Anne and I walk the streets of the city, taking pictures of the now mostly isolated buildings in the old Arab or Ottoman style, hoping they can be maintained, saved, preserved from the next development scheme. More typically in the central city – the areas people want to visit; they places where they want to live -- they are being replaced by larger modern buildings, and the city loses its character as a result. (See pic at left)
We revisit some favorite spots. The remains of the Roman baths (second photo, left), abutting the government building known as the Serail, survived the rebuilding of the downtown after the destruction of the Lebanese Civil War. An old building like the “Quo Vadis,” (third photo) restaurant or hotel once frequented by foreigners, survives in splendid desolation. Maybe it will escape destruction by redevelopment.
More security conscious from the spillover of the Syrian war, some residents are locking doors that weren’t locked before. We see more uniforms on the street; some recognizably Lebanese army, some in the gray camo fatigues adopted by the new city security force whose job, I suspect, is to make sure people in Beirut feel secure in the fact of the bombings in other parts of the country by factions supporting one side or the other in the Syrian war and the other spillover of that horrifying disaster, a million refugees.

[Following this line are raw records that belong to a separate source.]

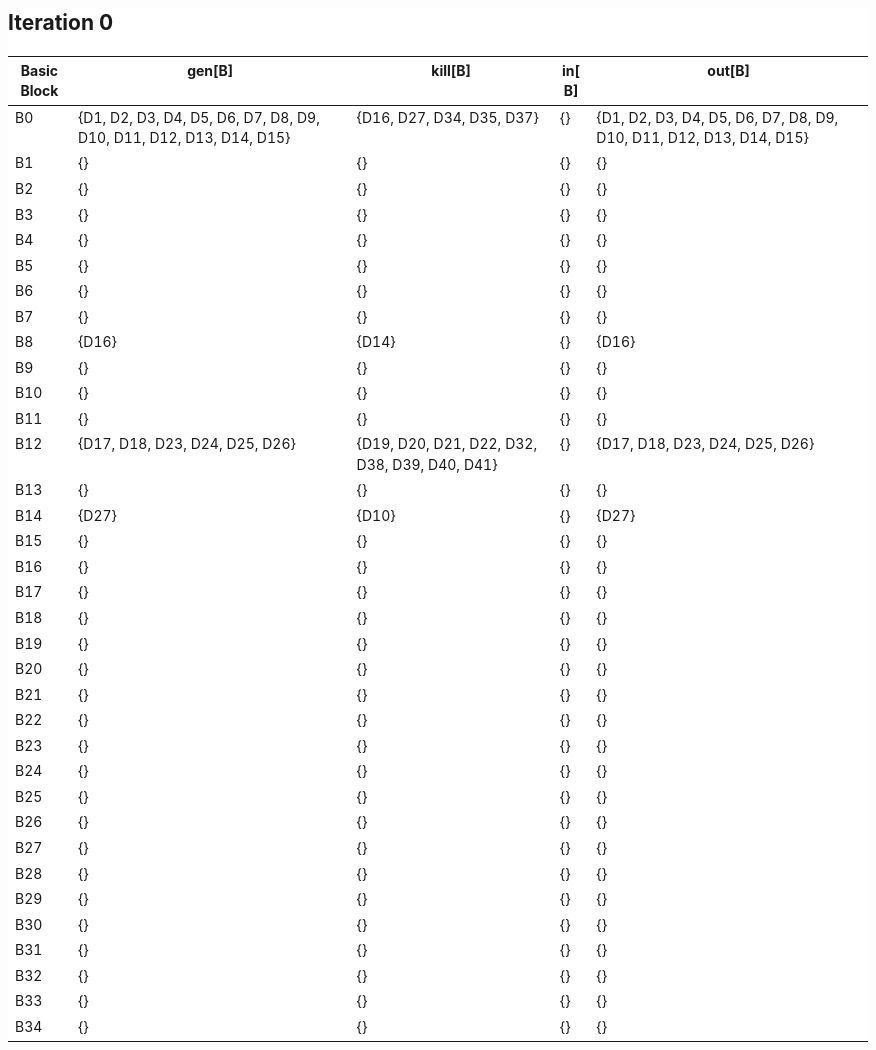 ## Iteration 0
| Basic Block | gen[B] | kill[B] | in[B] | out[B] |
|-------------|--------|---------|-------|--------|
| B0 | {D1, D2, D3, D4, D5, D6, D7, D8, D9, D10, D11, D12, D13, D14, D15} | {D16, D27, D34, D35, D37} | {} | {D1, D2, D3, D4, D5, D6, D7, D8, D9, D10, D11, D12, D13, D14, D15} |
| B1 | {} | {} | {} | {} |
| B2 | {} | {} | {} | {} |
| B3 | {} | {} | {} | {} |
| B4 | {} | {} | {} | {} |
| B5 | {} | {} | {} | {} |
| B6 | {} | {} | {} | {} |
| B7 | {} | {} | {} | {} |
| B8 | {D16} | {D14} | {} | {D16} |
| B9 | {} | {} | {} | {} |
| B10 | {} | {} | {} | {} |
| B11 | {} | {} | {} | {} |
| B12 | {D17, D18, D23, D24, D25, D26} | {D19, D20, D21, D22, D32, D38, D39, D40, D41} | {} | {D17, D18, D23, D24, D25, D26} |
| B13 | {} | {} | {} | {} |
| B14 | {D27} | {D10} | {} | {D27} |
| B15 | {} | {} | {} | {} |
| B16 | {} | {} | {} | {} |
| B17 | {} | {} | {} | {} |
| B18 | {} | {} | {} | {} |
| B19 | {} | {} | {} | {} |
| B20 | {} | {} | {} | {} |
| B21 | {} | {} | {} | {} |
| B22 | {} | {} | {} | {} |
| B23 | {} | {} | {} | {} |
| B24 | {} | {} | {} | {} |
| B25 | {} | {} | {} | {} |
| B26 | {} | {} | {} | {} |
| B27 | {} | {} | {} | {} |
| B28 | {} | {} | {} | {} |
| B29 | {} | {} | {} | {} |
| B30 | {} | {} | {} | {} |
| B31 | {} | {} | {} | {} |
| B32 | {} | {} | {} | {} |
| B33 | {} | {} | {} | {} |
| B34 | {} | {} | {} | {} |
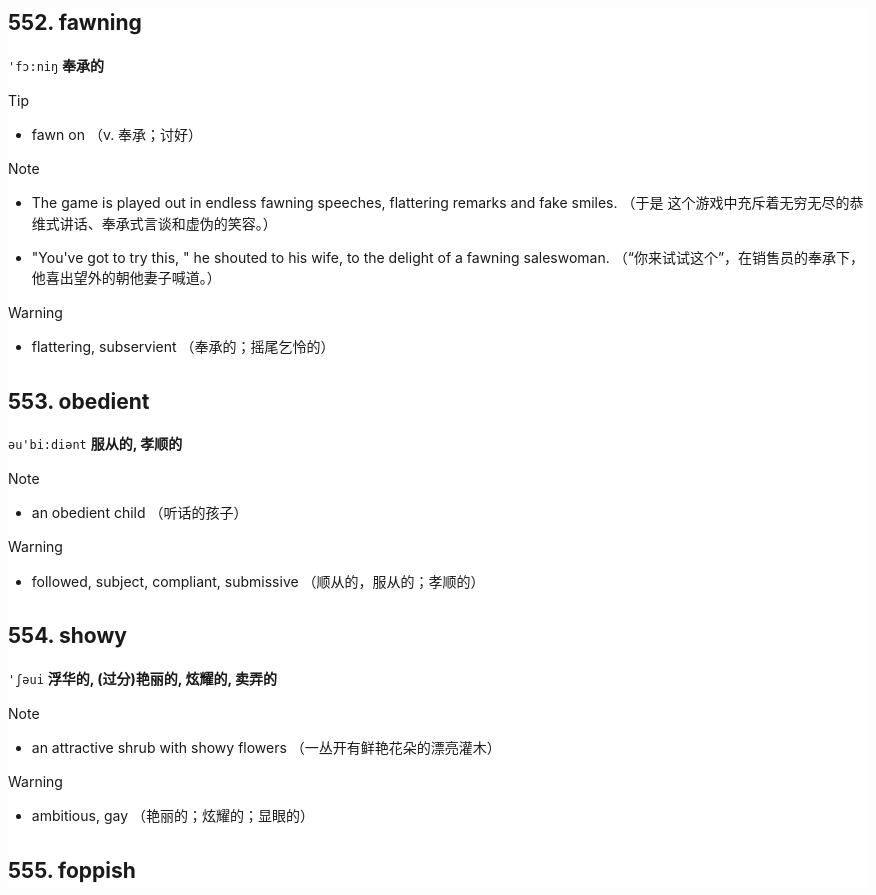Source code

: ## 552. fawning

`'fɔ:niŋ`  **奉承的**

> [!TIP]
>
> - fawn on （v. 奉承；讨好）
>

> [!NOTE]
>
> - The game is played out in endless fawning speeches, flattering remarks and fake smiles. （于是 这个游戏中充斥着无穷无尽的恭维式讲话、奉承式言谈和虚伪的笑容。）
>
> - "You've got to try this, " he shouted to his wife, to the delight of a fawning saleswoman. （“你来试试这个”，在销售员的奉承下，他喜出望外的朝他妻子喊道。）
>

> [!WARNING]
>
> - flattering, subservient （奉承的；摇尾乞怜的）
>

## 553. obedient

`əu'bi:diənt`  **服从的, 孝顺的**

> [!NOTE]
>
> - an obedient child （听话的孩子）
>

> [!WARNING]
>
> - followed, subject, compliant, submissive （顺从的，服从的；孝顺的）
>

## 554. showy

`'ʃəui`  **浮华的, (过分)艳丽的, 炫耀的, 卖弄的**

> [!NOTE]
>
> - an attractive shrub with showy flowers （一丛开有鲜艳花朵的漂亮灌木）
>

> [!WARNING]
>
> - ambitious, gay （艳丽的；炫耀的；显眼的）
>

## 555. foppish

Many of these inevitably end up in Beirut, where half of the country’s population already lives; housing has grown scarce, rents are up, and jobs scarce. As visitors, we encounter some refugees living a hand to mouth existence. Black head scarves covering all their hair, gowned mostly in black as well, some women sit on the sidewalk with their back to a wall waiting for people like us to pass by. Generally accompanied by a small child, they hold out one hand and emit a sing-song plea for alms in Arabic. If the children are old enough to run around by themselves they do a more aggressive begging, approaching with similar chanted pleas and then running alongside their target, foreigners for sure, as we try to walk away. The Lebanese are used to them, speak their language, and decide on their own terms whether to tolerate them or not.
People make their own decisions on how to respond to a phenomenon the city has not experienced in the past. Some store owners chase them away. The same people who chase the children away in public may be giving to them privately through organized charities.Anne has made a practice of changing larger bills to gather some small denomination 1,000 Lebanese Lira notes (less than a dollar). Keep them separately in a pocket, Sonya urged; that way you don’t have to open your wallet, exposing the rest of your liquid wealth.
Anne hands the bills to the women or children who solicit us. A very small gesture in a very big world.